Much of the contrast between this moment and Ozu's work can be found in their settings. Ozu's characters are often tied to their cosmopolitan - or at least domestic - surroundings. They move across these spaces in gentle and unobtrusive ways, yet they are bound by them and the social responsibilities they represent. Even taking into account
Sansho the Bailiff's earlier setting, the film clearly delineates between the sharp angles of the Japanese structure and the soft oneness of nature. The film is deeply spiritual - not in terms of personal faith, but instead in the grand tradition of social justice at the core of many of the essential teachings of Buddhism (and Christianity for that matter). But there's also a political undertone that is most apparent in the film's title - Mizoguchi has chosen to name the film after the slave holder who is essentially a bureaucrat without power and banally evil. This clear choice to shift a timeless and (at least nationally) well-recognized folk tale toward an emphasis on the nature of this side-character is a strong indication that Mizoguchi had more contemporary concerns in mind when making the film - namely, the Japanese role in World War II.
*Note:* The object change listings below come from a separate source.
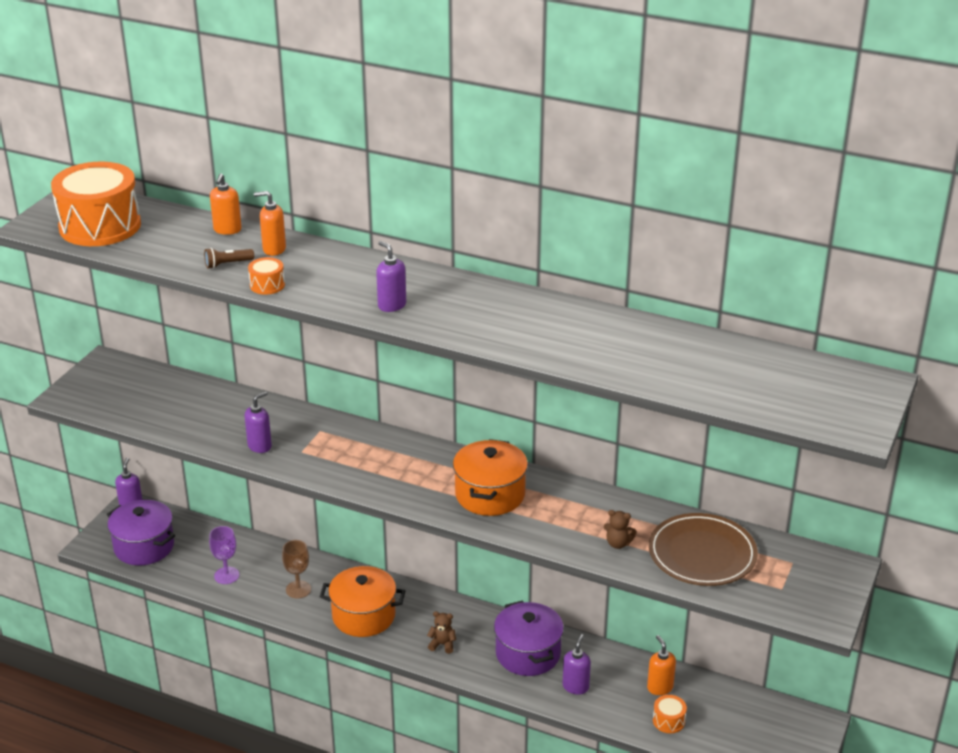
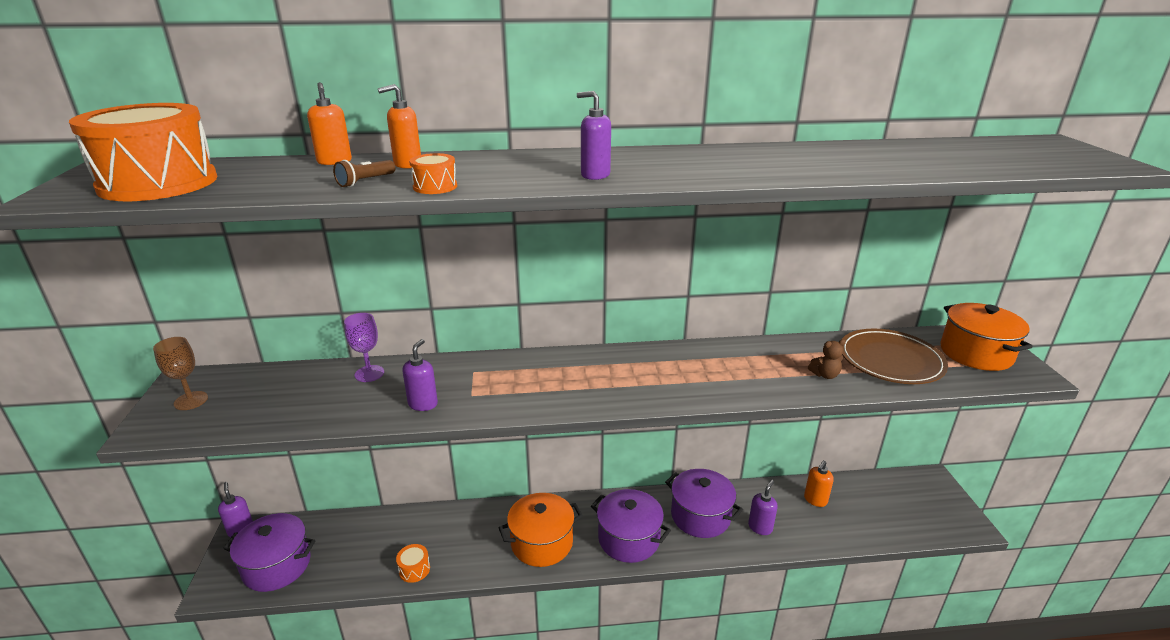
camera: 30 degrees left, 5 degrees down
(226, 575) = (384, 559): purple goblet -> purple goblet (369, 373)
(298, 589) = (464, 543): brown goblet -> brown goblet (191, 400)
(442, 644) = (628, 539): brown teddy bear -> purple pot
(490, 494) = (681, 373): orange pot -> orange pot (976, 353)
(575, 687) = (760, 527): purple soap dispenser -> purple soap dispenser turned 45 degrees clockwise
(660, 687) = (815, 500): orange soap dispenser -> orange soap dispenser turned 90 degrees counterclockwise
(668, 721) = (848, 524): orange drum -> orange drum (414, 569)

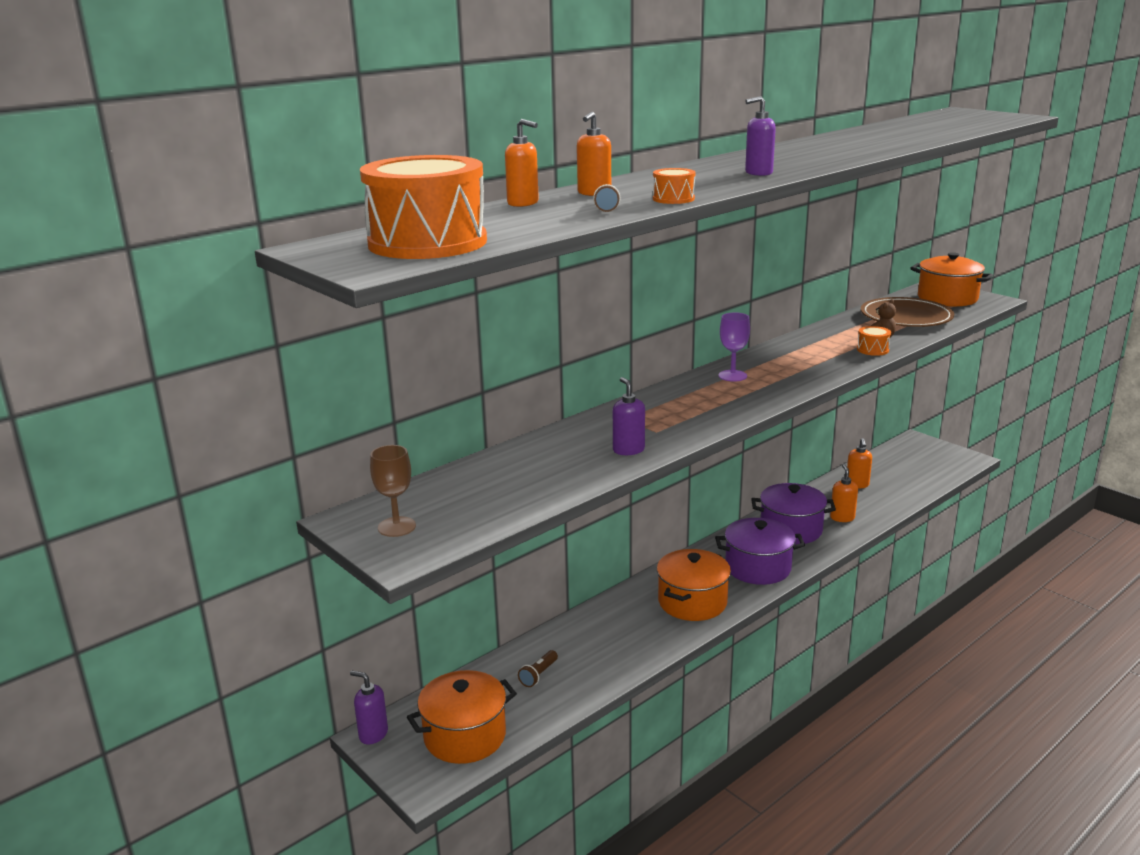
camera: 35 degrees left, 5 degrees down
(277, 565) = (465, 736): purple pot -> orange pot
(369, 373) = (534, 450): purple goblet -> purple goblet (732, 376)
(373, 544) = (538, 675): none -> brown flashlight
(414, 569) = (608, 671): orange drum -> orange drum (872, 350)
(760, 527) = (842, 518): purple soap dispenser -> orange soap dispenser

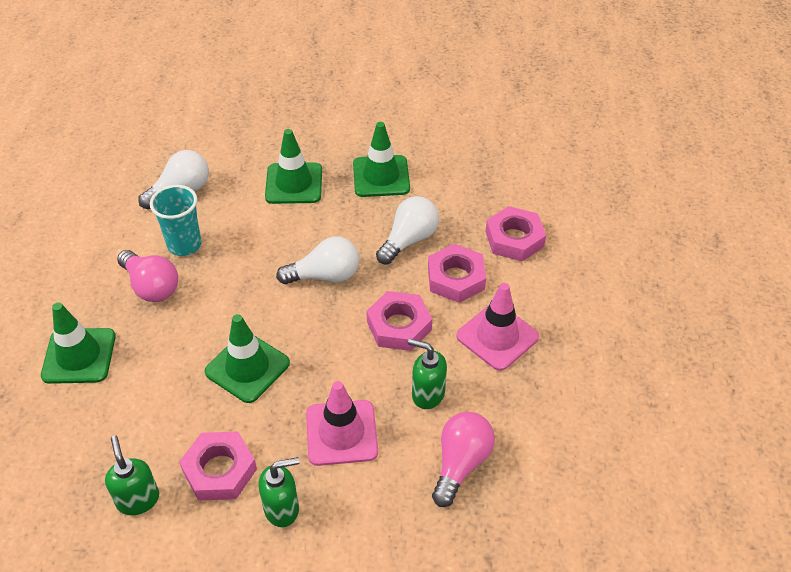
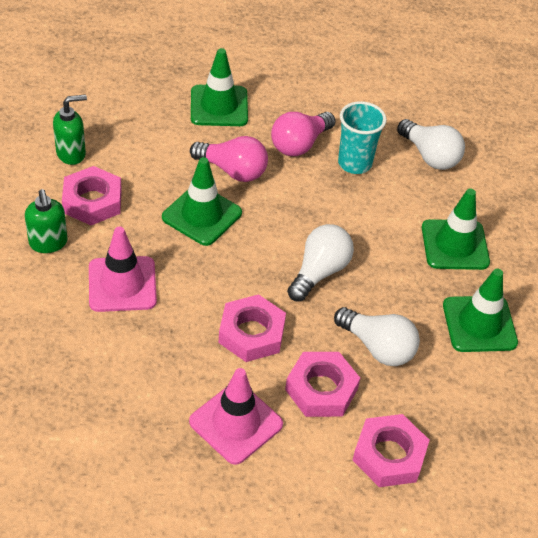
camera: 85 degrees right, 0 degrees up
(325, 276) = (319, 272): white light bulb -> white light bulb turned 135 degrees counterclockwise
(427, 394) = (162, 354): green soap dispenser -> none
(460, 463) = (77, 377): pink light bulb -> pink light bulb (232, 171)

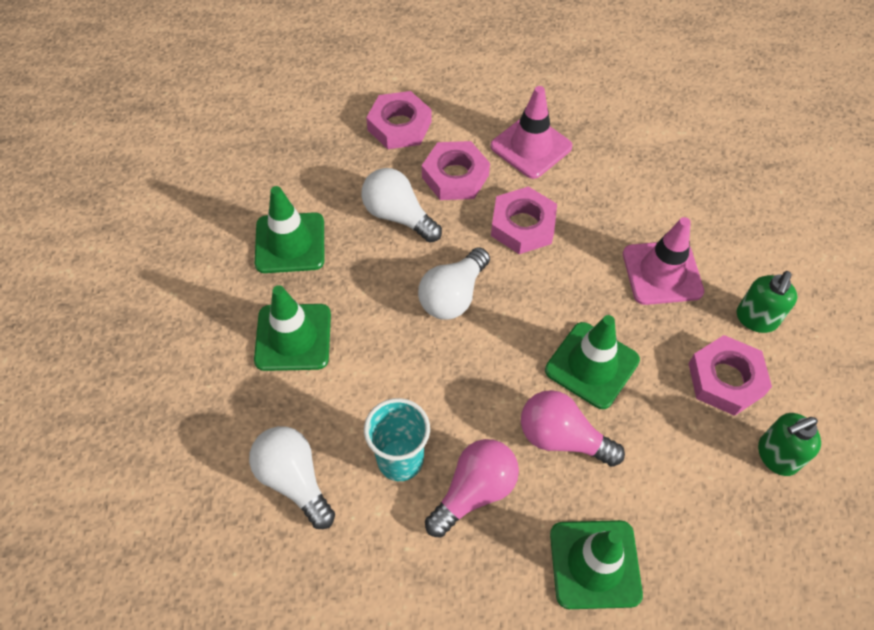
camera: 175 degrees left, 10 degrees up
(48, 243) = (756, 319): green soap dispenser -> green soap dispenser turned 135 degrees counterclockwise

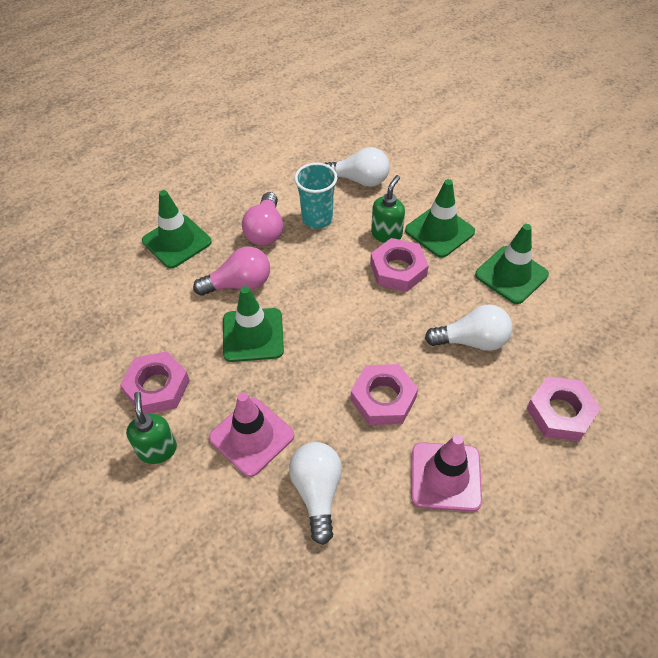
camera: 140 degrees right, 5 degrees down
(453, 295) = (378, 316): white light bulb -> white light bulb (317, 492)
(455, 176) = (471, 401): pink nut -> pink nut (398, 269)
(776, 456) = (98, 360): green soap dispenser -> green soap dispenser (386, 234)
These more intellectual intentions - which could be explained by someone much more engaged with Japanese culture than I - don't take away at all from the core emotional impact of the film. This is of course as it should be; no movie that strives for greatness can let its message get in the way of its engagement with the audience or it ceases to be a film and becomes an intellectual exercise. The fact that
Sansho the Bailiff succeeds on both levels is what makes it such a notable masterpiece, and it's what will keep me engaged with Mizoguchi's work long after I've checked every spine number off my list.